I've seen some papers in the academic literature (here, here) that deal with counting the number of suffix arrays, and defining the subset of permutations of n that are valid suffix arrays (over a fixed alphabet, with various constraints). It's not hard to see that, for the usual case of files over byte alphabets with n >> 256, not all permutations of n (=length) can be distinct suffix arrays; in fact, most can't. The easiest way to see this is that the number of general permutations of n is n!, while the number of files of n bytes is 256^n. Since each file maps to a single suffix array, and the number of files is smaller than the number of permutations of n (for increasing n), there must be permutations that are not suffix arrays. Another way to see this is that there is a correspondence between suffix arrays and BWTs. Assuming that a BWT is unique to a particular file, then a BWT must correspond to a single (not necessarily unique) suffix array. In general, the number of distinct BWTs is an upper bound on the number of suffix arrays. BWTs of sufficient length always contain repeated characters, and since repeats are indistinguishable, the number of distinct suffix arrays of a file in which some character c repeats k times must be limited by n!/k!. So that gives insight into a tighter bound on the number of suffix arrays: the number is not nearly the number of general permutations of n, it's bounded by the much smaller number of ways to arrange a multiset (set with repeats) of size n.
Considering that there are permutations of n that are not valid suffix arrays, I wondered if there are arrangements of characters that are not valid BWTs. The answer is yes. By the way the BWT is defined and used, a BWT must describe a permutation with exactly one cycle. Walking all the way through that cycle yields back the original file. But not every arrangement of characters, when treated as a BWT, describes a single cycle. Consider this example, with the BWT on the left and the sorted sequence on the right:
c . a
b . b
a . c
This "BWT" contains two cycles. Starting at c in the first row, you can never get to b in the second row. Starting at b, you keep coming back to the same place and never get to either a or c. So the sequence "cba" can't be a valid BWT.
There are lots of invalid BWTs. No sorted sequence of characters can be a BWT:
a . a
a . a
b . b
In general, a sorted sequence, treated as a BWT, will contain as many cycles as letters.
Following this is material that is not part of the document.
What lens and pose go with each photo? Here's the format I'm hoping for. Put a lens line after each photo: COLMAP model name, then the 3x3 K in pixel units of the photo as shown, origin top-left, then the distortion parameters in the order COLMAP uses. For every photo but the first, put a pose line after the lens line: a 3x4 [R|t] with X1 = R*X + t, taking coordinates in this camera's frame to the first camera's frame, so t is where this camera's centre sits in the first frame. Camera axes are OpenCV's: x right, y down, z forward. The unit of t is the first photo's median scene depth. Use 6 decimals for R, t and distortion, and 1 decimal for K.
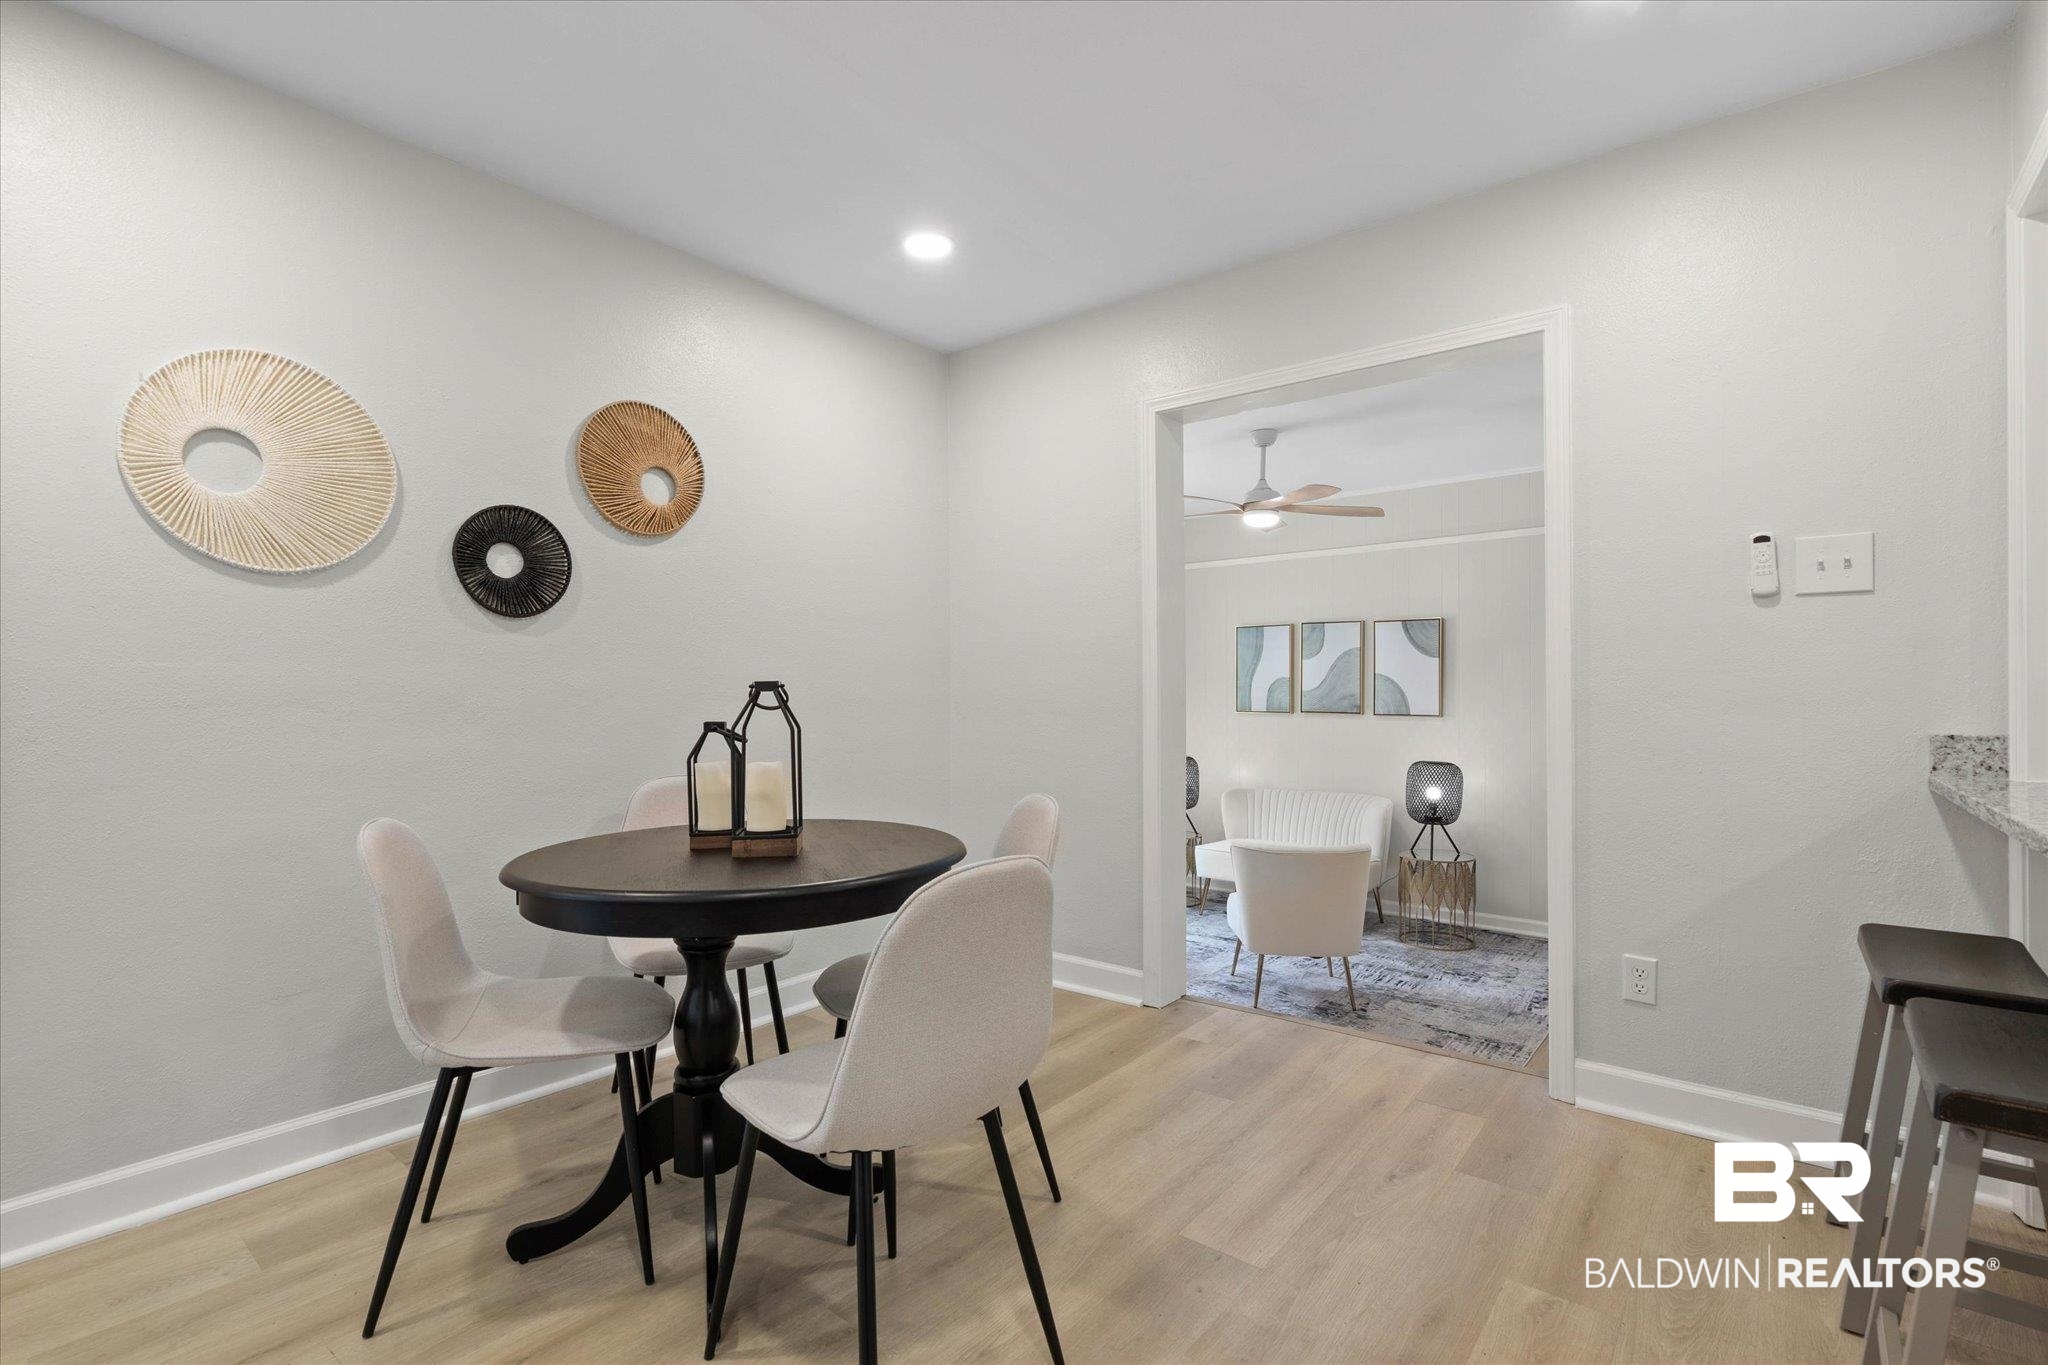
lens RADIAL K [[930.8, 0, 1010.7], [0, 930.8, 673.1], [0, 0, 1]] dist [-0.003621, -0.000303]
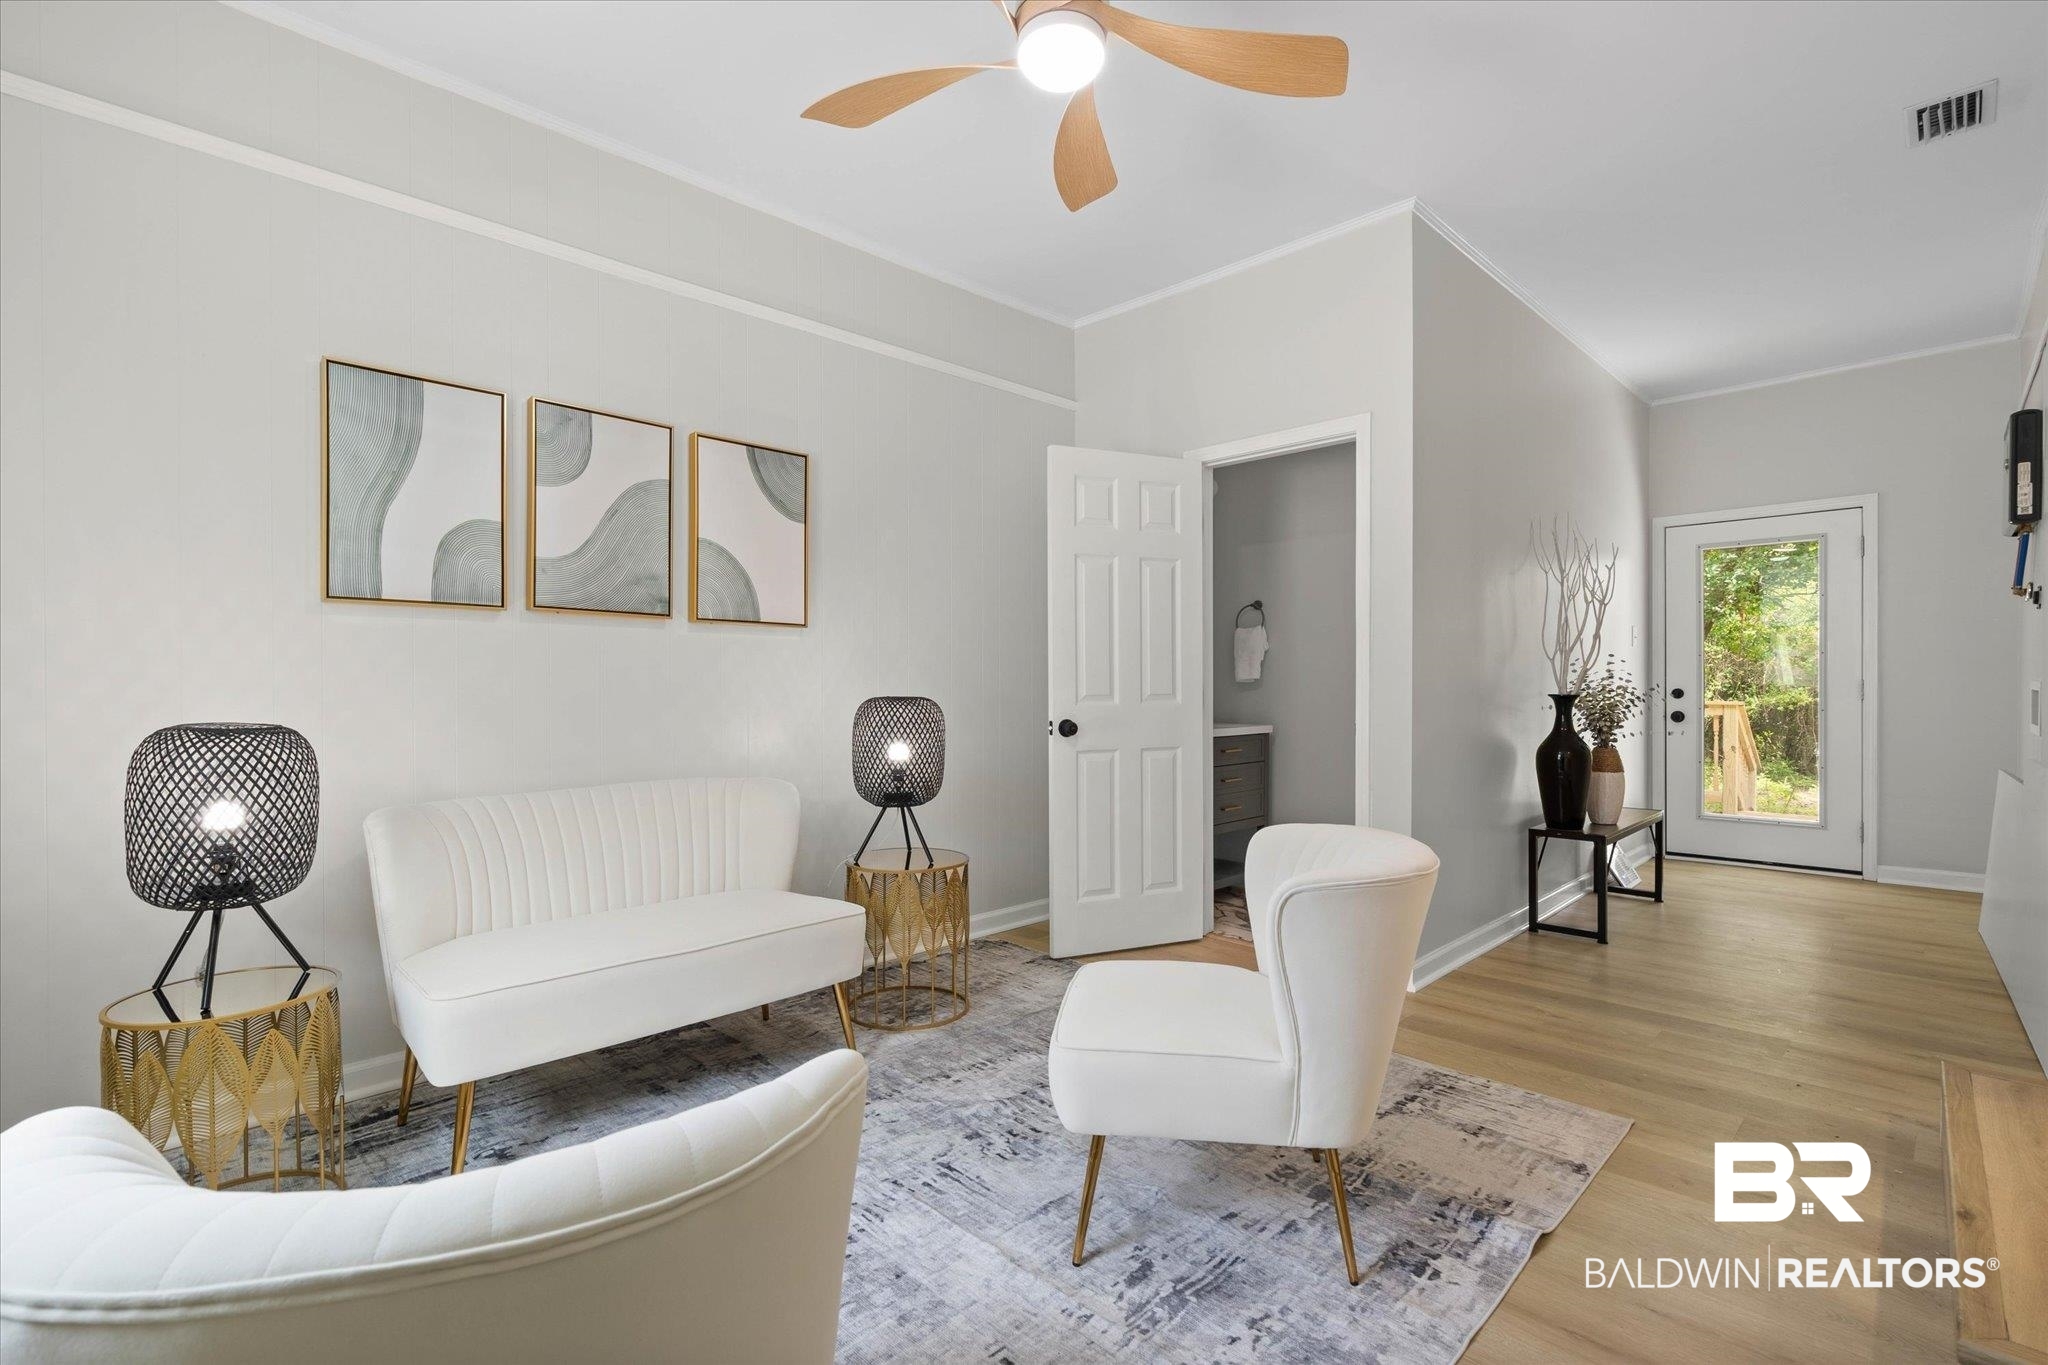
lens RADIAL K [[930.8, 0, 1033.0], [0, 930.8, 698.4], [0, 0, 1]] dist [-0.003621, -0.000303]
pose [[0.100232, -0.008496, 0.994928, -0.094871], [-0.011469, 0.999887, 0.009694, 0.083001], [-0.994898, -0.012383, 0.100123, 0.793934]]
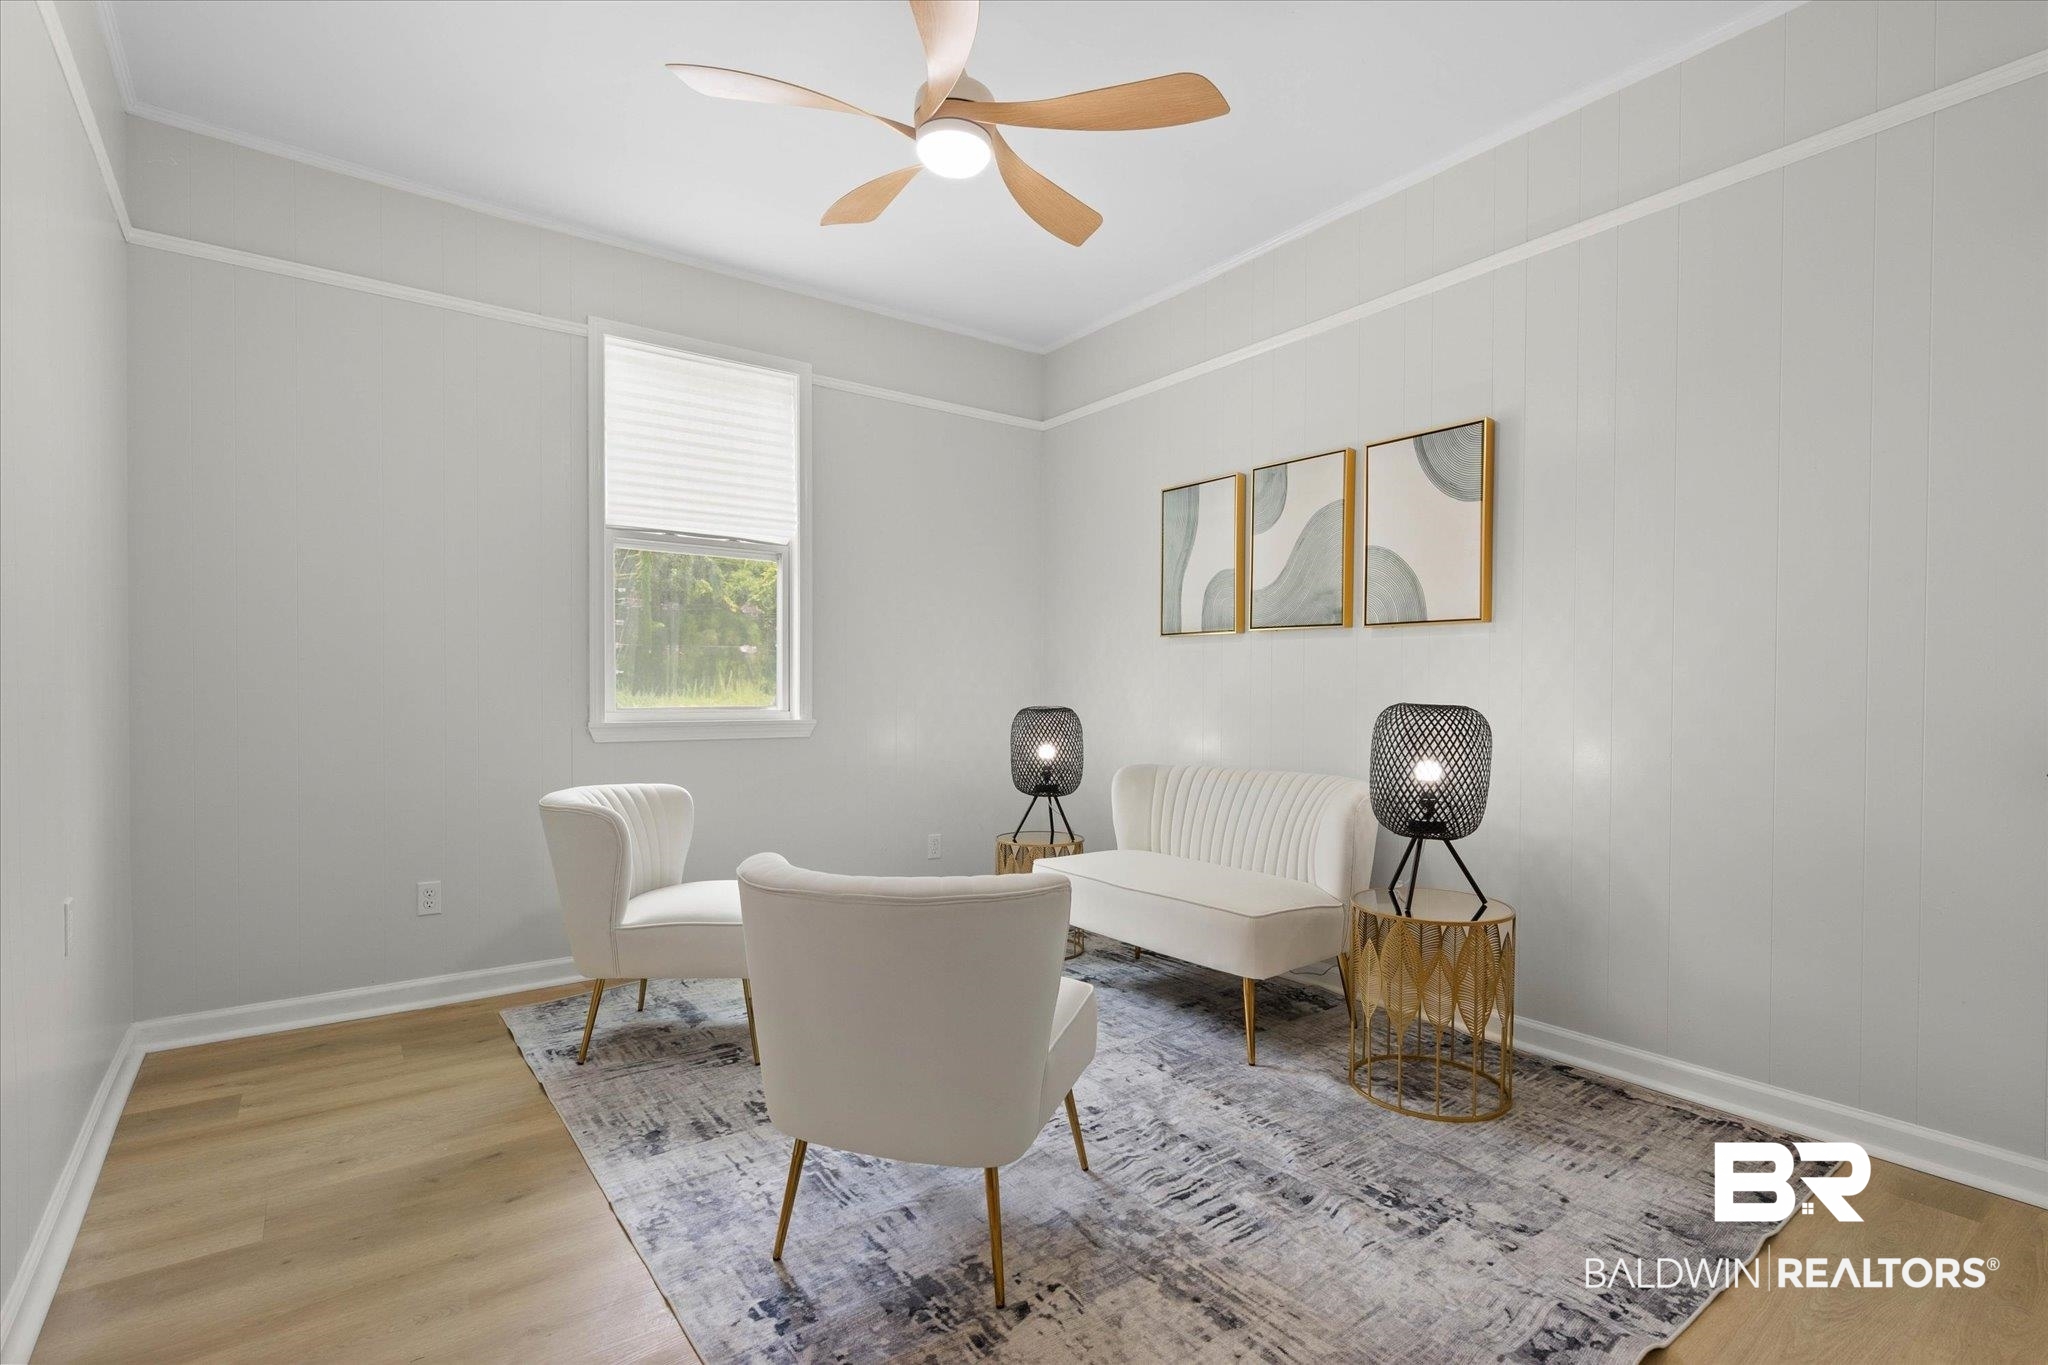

Since the number of BWTs is strictly smaller than the number of ways to arrange the same letters/characters in an arbitrary sequence, the BWT must be redundant. It turns out that, at least in some cases, not all the letters are necessary. The following sequence is drawn from the 3-letter alphabet abc:
The missing letter in the bottom row has to be "a." Either b or c would make the last letter a self-cycle.
The loss in information going from a general sequence with arbitrarily many cycles to a single cycle would generally be a lot, but I think much of the difference gets absorbed by the repeating characters, i.e., not all partitionings into cycles would be possible in reality.
It seems intuitively clear that if the BWT was a 1:1 mapping from a sequence to a permutation of that sequence (i.e. a bijection), for all sequences, the information would be perfectly balanced. The permutation would neither add nor subtract information; it would have no more redundancy than the source. The BWT loses information about the starting position, which has to be resolved by adding something external. The amount of information in the start position must account for the lost/redundant information in the BWT itself. The start position adds at most lg n bits (actually, somewhat more, since the number needs its own encoding). The requirement that the BWT sequence must be a single cycle limits where it can end; for instance, it can't end with the largest character in the sequence. So it encodes within it some information on its own length. But it's not self-terminating in the general case. So you can't eliminate the length information, either.
Scott, of the BWTS, has dealt with the non-bijectivity of the BWT, and has a solution. The BWTS is looking good to me as perhaps a better replacement for the BWT. What I have not come across is a lot of documentation, and I'm not sure whether or not the bijection has received a formal proof. I'd like to refine what I know about the BWTS, and, maybe, the proof is not that hard.